(Dataset records)
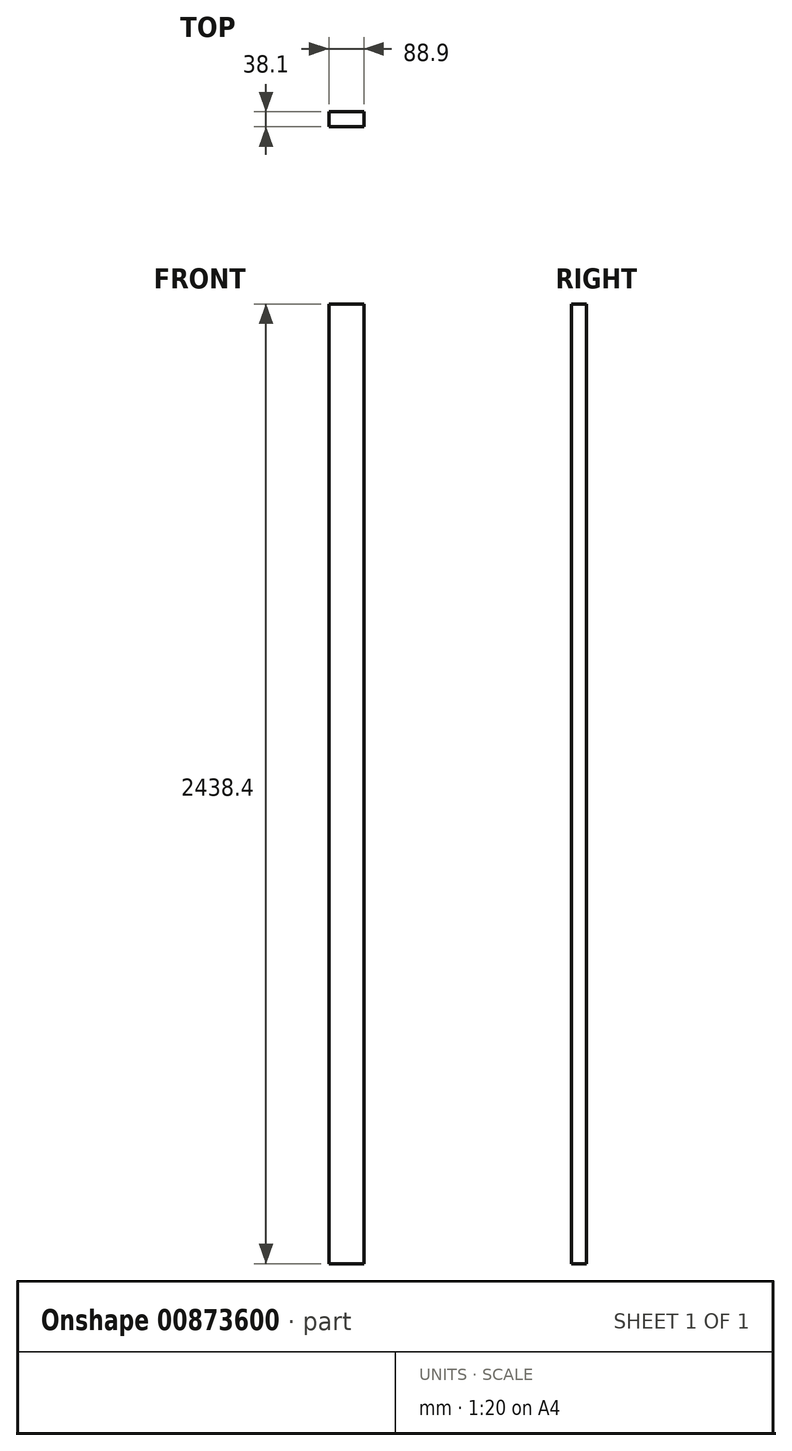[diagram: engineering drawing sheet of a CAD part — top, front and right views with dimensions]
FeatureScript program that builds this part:
annotation { "Feature Type Name" : "Feature", "Feature Type Description" : "" }
export const myFeature = defineFeature(function(context is Context, id is Id, definition is map)
    precondition{}
    {
        {
            var Q0;
            Q0=qCreatedBy(makeId("Top.planeOp"),FACE);
            var sketch = newSketch(context, id + "F0", { "sketchPlane" : qUnion([Q0])});
            skLineSegment(sketch, "E0.bottom", {"start": v(0, 0) * mm, "end": v(88.9, 0) * mm});
            skLineSegment(sketch, "E0.top", {"start": v(0, 38.1) * mm, "end": v(88.9, 38.1) * mm});
            skLineSegment(sketch, "E0.left", {"start": v(0, 0) * mm, "end": v(0, 38.1) * mm});
            skLineSegment(sketch, "E0.right", {"start": v(88.9, 0) * mm, "end": v(88.9, 38.1) * mm});
            skSolve(sketch);
        }
        {
            var Q0;
            Q0 = qSketchRegion(id + "F0", true);
            extrude(context, id + "F1", {"entities" : qUnion([Q0]), "depth" : 2438.4 * mm, "offsetDistance" : 25.4 * mm});
        }
    });
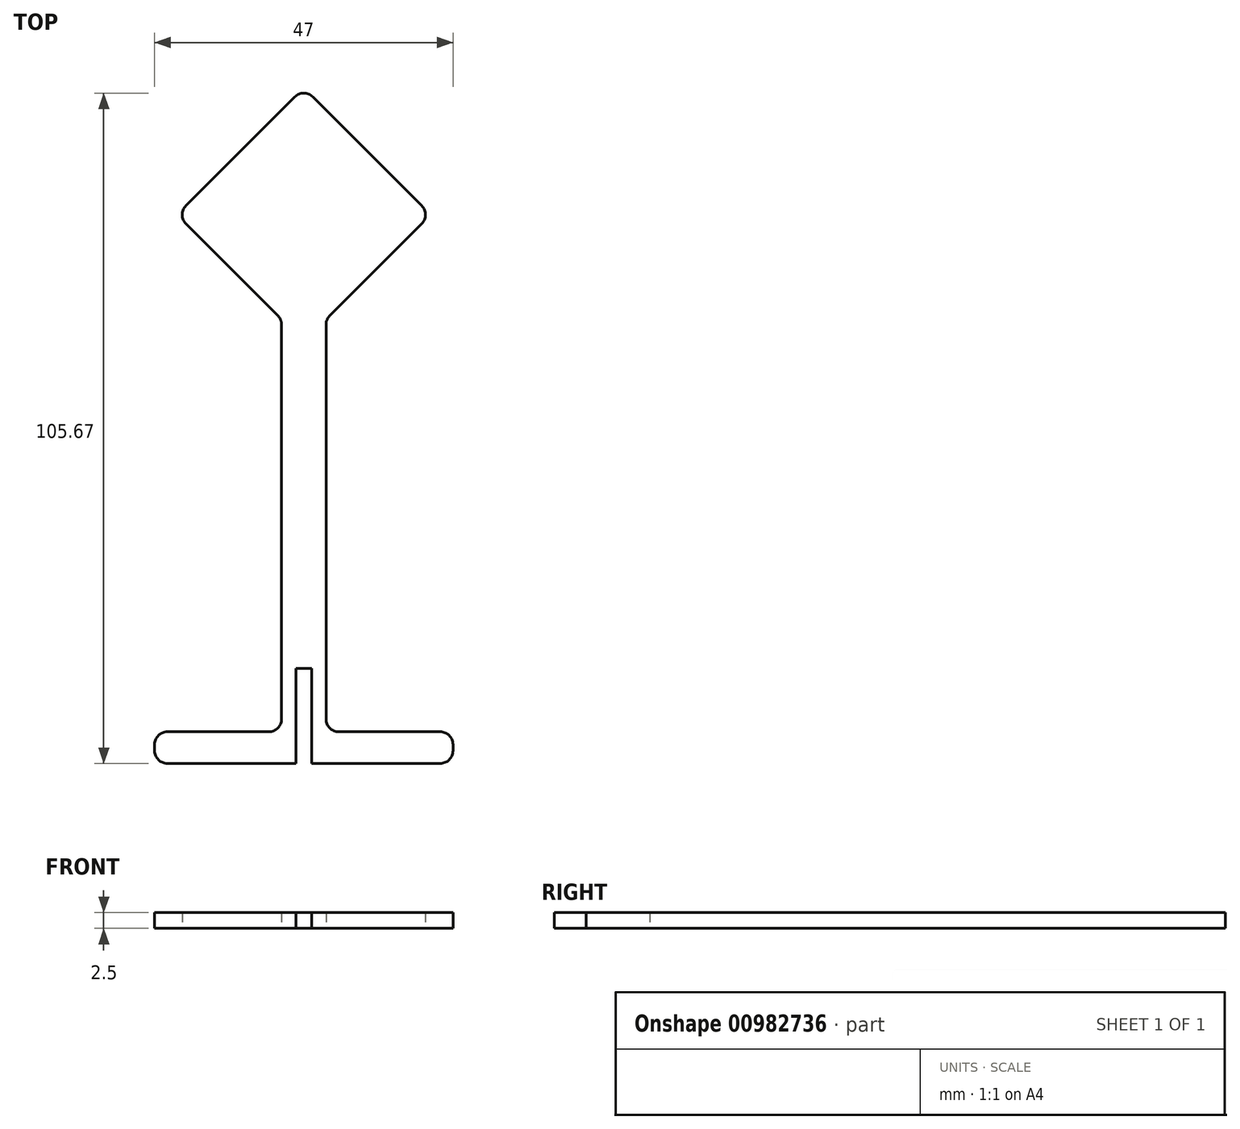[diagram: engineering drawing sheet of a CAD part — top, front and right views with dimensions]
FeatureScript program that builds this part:
annotation { "Feature Type Name" : "Feature", "Feature Type Description" : "" }
export const myFeature = defineFeature(function(context is Context, id is Id, definition is map)
    precondition{}
    {
        {
            var Q0;
            Q0=qCreatedBy(makeId("Top.planeOp"),FACE);
            var sketch = newSketch(context, id + "F0", { "sketchPlane" : qUnion([Q0])});
            skLineSegment(sketch, "E0", {"start": v(-3.5, -0.5) * mm, "end": v(-3.5, -65.5) * mm});
            skLineSegment(sketch, "E1", {"start": v(-3.5, -65.5) * mm, "end": v(-23.5, -65.5) * mm});
            skLineSegment(sketch, "E2", {"start": v(-23.5, -65.5) * mm, "end": v(-23.5, -70.5) * mm});
            skLineSegment(sketch, "E3", {"start": v(-23.5, -70.5) * mm, "end": v(23.5, -70.5) * mm});
            skLineSegment(sketch, "E4", {"start": v(23.5, -70.5) * mm, "end": v(23.5, -65.5) * mm});
            skLineSegment(sketch, "E5", {"start": v(23.5, -65.5) * mm, "end": v(3.5, -65.5) * mm});
            skLineSegment(sketch, "E6", {"start": v(3.5, -65.5) * mm, "end": v(3.5, -0.5) * mm});
            skLineSegment(sketch, "E7.bottom", {"start": v(1.25, -70.5) * mm, "end": v(-1.25, -70.5) * mm});
            skLineSegment(sketch, "E7.top", {"start": v(1.25, -55.5) * mm, "end": v(-1.25, -55.5) * mm});
            skLineSegment(sketch, "E7.left", {"start": v(1.25, -70.5) * mm, "end": v(1.25, -55.5) * mm});
            skLineSegment(sketch, "E7.right", {"start": v(-1.25, -70.5) * mm, "end": v(-1.25, -55.5) * mm});
            skPoint(sketch, "E7.middle", {"position": v(0, -63) * mm});
            skLineSegment(sketch, "E8.bottom", {"start": v(-23.5, -70.5) * mm, "end": v(-17.5, -70.5) * mm});
            skLineSegment(sketch, "E8.top", {"start": v(-23.5, -70.8) * mm, "end": v(-17.5, -70.8) * mm});
            skLineSegment(sketch, "E8.left", {"start": v(-23.5, -70.5) * mm, "end": v(-23.5, -70.8) * mm});
            skLineSegment(sketch, "E8.right", {"start": v(-17.5, -70.5) * mm, "end": v(-17.5, -70.8) * mm});
            skLineSegment(sketch, "E9.MirrorCS", {"start": v(23.5, -70.5) * mm, "end": v(17.5, -70.5) * mm});
            skLineSegment(sketch, "E10.MirrorCS", {"start": v(17.5, -70.5) * mm, "end": v(17.5, -70.8) * mm});
            skLineSegment(sketch, "E11.MirrorCS", {"start": v(23.5, -70.8) * mm, "end": v(17.5, -70.8) * mm});
            skLineSegment(sketch, "E12.MirrorCS", {"start": v(23.5, -70.5) * mm, "end": v(23.5, -70.8) * mm});
            skLineSegment(sketch, "E13", {"start": v(0, 36) * mm, "end": v(-20, 16) * mm});
            skLineSegment(sketch, "E14", {"start": v(-20, 16) * mm, "end": v(0, -4) * mm});
            skLineSegment(sketch, "E15", {"start": v(0, -4) * mm, "end": v(20, 16) * mm});
            skLineSegment(sketch, "E16", {"start": v(20, 16) * mm, "end": v(0, 36) * mm});
            skSolve(sketch);
        }
        {
            var Q0;
            {var subQ0=sQuery(id+"F0.wireOp",EDGE,"im0v1Rov-prSM-cwdN-f0IW-ScqFdnQkXUSi");Q0=makeQuery(id+"F0.imprint","IMPRINT",FACE,{"disambiguationData":[TD([[makeQuery(id+"F0.imprint","IMPRINT",EDGE,{"derivedFrom":subQ0}),1.0]])]});}
            var Q1;
            {var subQ7=sQuery(id+"F0.wireOp",EDGE,"E0");Q1=makeQuery(id+"F0.imprint","IMPRINT",FACE,{"disambiguationData":[TD([[makeQuery(id+"F0.imprint","IMPRINT",EDGE,{"derivedFrom":subQ7}),1.0]])]});}
            var Q2;
            Q2=makeQuery(id+"F0.imprint","IMPRINT",FACE,{"disambiguationData":[TD([[makeQuery(id+"F0.imprint","IMPRINT",EDGE,{"derivedFrom":sQuery(id+"F0.wireOp",EDGE,"E8.bottom")}),-1.0]])]});
            var Q3;
            Q3=makeQuery(id+"F0.imprint","IMPRINT",FACE,{"disambiguationData":[TD([[makeQuery(id+"F0.imprint","IMPRINT",EDGE,{"derivedFrom":sQuery(id+"F0.wireOp",EDGE,"E9.MirrorCS")}),1.0]])]});
            var Q4;
            {var subQ5=sQuery(id+"F0.wireOp",EDGE,"E13");Q4=makeQuery(id+"F0.imprint","IMPRINT",FACE,{"disambiguationData":[TD([[makeQuery(id+"F0.imprint","IMPRINT",EDGE,{"derivedFrom":subQ5}),1.0]])]});}
            extrude(context, id + "F1", {"entities" : qUnion([Q0, Q1, Q2, Q3, Q4]), "flatOperationType" : FlatOperationType.REMOVE, "depth" : 2.5 * mm, "offsetDistance" : 25 * mm, "domain" : OperationDomain.MODEL});
        }
        {
            var Q0;
            Q0=makeQuery(id+"F1.opExtrude","SWEPT_EDGE",EDGE,{"disambiguationData":[OSD([sQuery(id+"F0.wireOp",EDGE,"0U4RxweM-u2bA-2Qqt-OOBg-x1ftkZs6jUrD"),sQuery(id+"F0.wireOp",EDGE,"E0")])]});
            var Q1;
            Q1=makeQuery(id+"F1.opExtrude","SWEPT_EDGE",EDGE,{"disambiguationData":[OSD([sQuery(id+"F0.wireOp",EDGE,"0U4RxweM-u2bA-2Qqt-OOBg-x1ftkZs6jUrD"),sQuery(id+"F0.wireOp",EDGE,"E6")])]});
            var Q2;
            Q2=makeQuery(id+"F1.opExtrude","SWEPT_EDGE",EDGE,{"disambiguationData":[OSD([sQuery(id+"F0.wireOp",EDGE,"0U4RxweM-u2bA-2Qqt-OOBg-x1ftkZs6jUrD"),sQuery(id+"F0.wireOp",EDGE,"im0v1Rov-prSM-cwdN-f0IW-ScqFdnQkXUSi")])]});
            var Q3;
            Q3=makeQuery(id+"F1.opExtrude","SWEPT_EDGE",EDGE,{"disambiguationData":[OSD([sQuery(id+"F0.wireOp",EDGE,"0U4RxweM-u2bA-2Qqt-OOBg-x1ftkZs6jUrD"),sQuery(id+"F0.wireOp",EDGE,"IfBi3EXo-PReU-dRJG-joro-0UU4bWJMkuGZ")])]});
            var Q4;
            Q4=makeQuery(id+"F1.opExtrude","SWEPT_EDGE",EDGE,{"disambiguationData":[OSD([sQuery(id+"F0.wireOp",EDGE,"im0v1Rov-prSM-cwdN-f0IW-ScqFdnQkXUSi"),sQuery(id+"F0.wireOp",EDGE,"IfBi3EXo-PReU-dRJG-joro-0UU4bWJMkuGZ")])]});
            var Q5;
            Q5=makeQuery(id+"F1.opExtrude","SWEPT_EDGE",EDGE,{"disambiguationData":[OSD([sQuery(id+"F0.wireOp",EDGE,"E5"),sQuery(id+"F0.wireOp",EDGE,"E6")])]});
            var Q6;
            Q6=makeQuery(id+"F1.opExtrude","SWEPT_EDGE",EDGE,{"disambiguationData":[OSD([sQuery(id+"F0.wireOp",EDGE,"E0"),sQuery(id+"F0.wireOp",EDGE,"E1")])]});
            var Q7;
            Q7=makeQuery(id+"F1.opExtrude","SWEPT_EDGE",EDGE,{"disambiguationData":[OSD([sQuery(id+"F0.wireOp",EDGE,"E1"),sQuery(id+"F0.wireOp",EDGE,"E2")])]});
            var Q8;
            Q8=makeQuery(id+"F1.opExtrude","SWEPT_EDGE",EDGE,{"disambiguationData":[OSD([sQuery(id+"F0.wireOp",EDGE,"E4"),sQuery(id+"F0.wireOp",EDGE,"E5")])]});
            var Q9;
            Q9=makeQuery(id+"F1.opExtrude","SWEPT_EDGE",EDGE,{"disambiguationData":[OSD([sQuery(id+"F0.wireOp",EDGE,"E8.top"),sQuery(id+"F0.wireOp",EDGE,"E8.left")])]});
            var Q10;
            Q10=makeQuery(id+"F1.opExtrude","SWEPT_EDGE",EDGE,{"disambiguationData":[OSD([sQuery(id+"F0.wireOp",EDGE,"E11.MirrorCS"),sQuery(id+"F0.wireOp",EDGE,"E12.MirrorCS")])]});
            var Q11;
            Q11=makeQuery(id+"F1.opExtrude","SWEPT_EDGE",EDGE,{"disambiguationData":[OSD([sQuery(id+"F0.wireOp",EDGE,"E15"),sQuery(id+"F0.wireOp",EDGE,"E16")])]});
            var Q12;
            Q12=makeQuery(id+"F1.opExtrude","SWEPT_EDGE",EDGE,{"disambiguationData":[OSD([sQuery(id+"F0.wireOp",EDGE,"E13"),sQuery(id+"F0.wireOp",EDGE,"E16")])]});
            var Q13;
            Q13=makeQuery(id+"F1.opExtrude","SWEPT_EDGE",EDGE,{"disambiguationData":[OSD([sQuery(id+"F0.wireOp",EDGE,"E13"),sQuery(id+"F0.wireOp",EDGE,"E14")])]});
            fillet(context, id + "F2", {"entities" : qUnion([Q0, Q1, Q2, Q3, Q4, Q5, Q6, Q7, Q8, Q9, Q10, Q11, Q12, Q13]), "radius" : 2 * mm, "tangentPropagation" : true, "allowEdgeOverflow" : false});
        }
    });
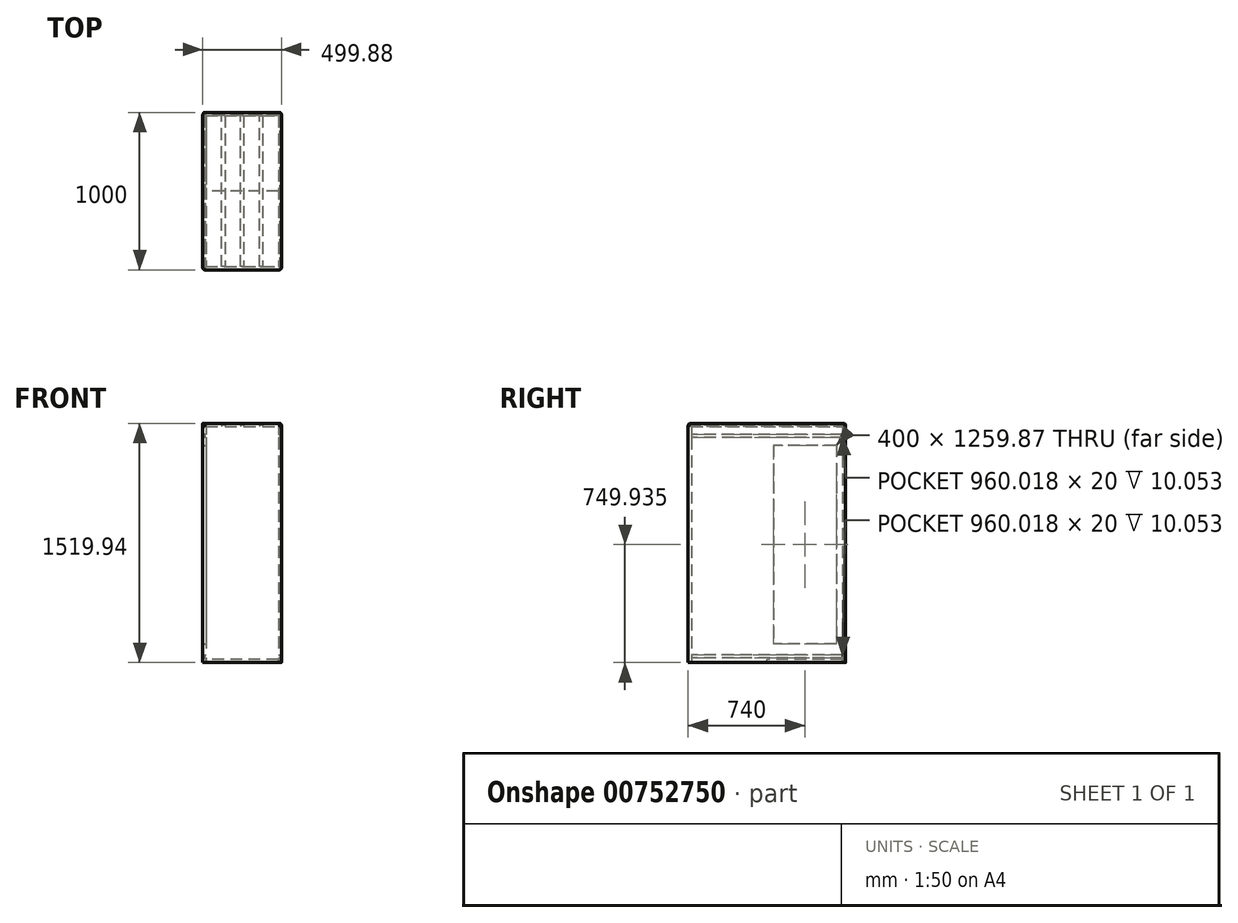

** STATED PROBLEM **
Give the rows again, from the start through the line containing "Q0 = qSketchRegion(id", with "E0.top" replaced by "E0.upper" and all else unchanged. Leave the pictures out.

** CORRECT RESULT **
[diagram: engineering drawing sheet of a CAD part — top, front and right views with dimensions]
FeatureScript program that builds this part:
annotation { "Feature Type Name" : "Feature", "Feature Type Description" : "" }
export const myFeature = defineFeature(function(context is Context, id is Id, definition is map)
    precondition{}
    {
        {
            var Q0;
            Q0=qCreatedBy(makeId("Top.planeOp"),FACE);
            var sketch = newSketch(context, id + "F0", { "sketchPlane" : qUnion([Q0])});
            skLineSegment(sketch, "E0.bottom", {"start": v(0, 0) * mm, "end": v(88.9, 0) * mm});
            skLineSegment(sketch, "E0.upper", {"start": v(0, 38.1) * mm, "end": v(88.9, 38.1) * mm});
            skLineSegment(sketch, "E0.left", {"start": v(0, 0) * mm, "end": v(0, 38.1) * mm});
            skLineSegment(sketch, "E0.right", {"start": v(88.9, 0) * mm, "end": v(88.9, 38.1) * mm});
            skSolve(sketch);
        }
        {
            var Q0;
            Q0 = qSketchRegion(id + "F0", true);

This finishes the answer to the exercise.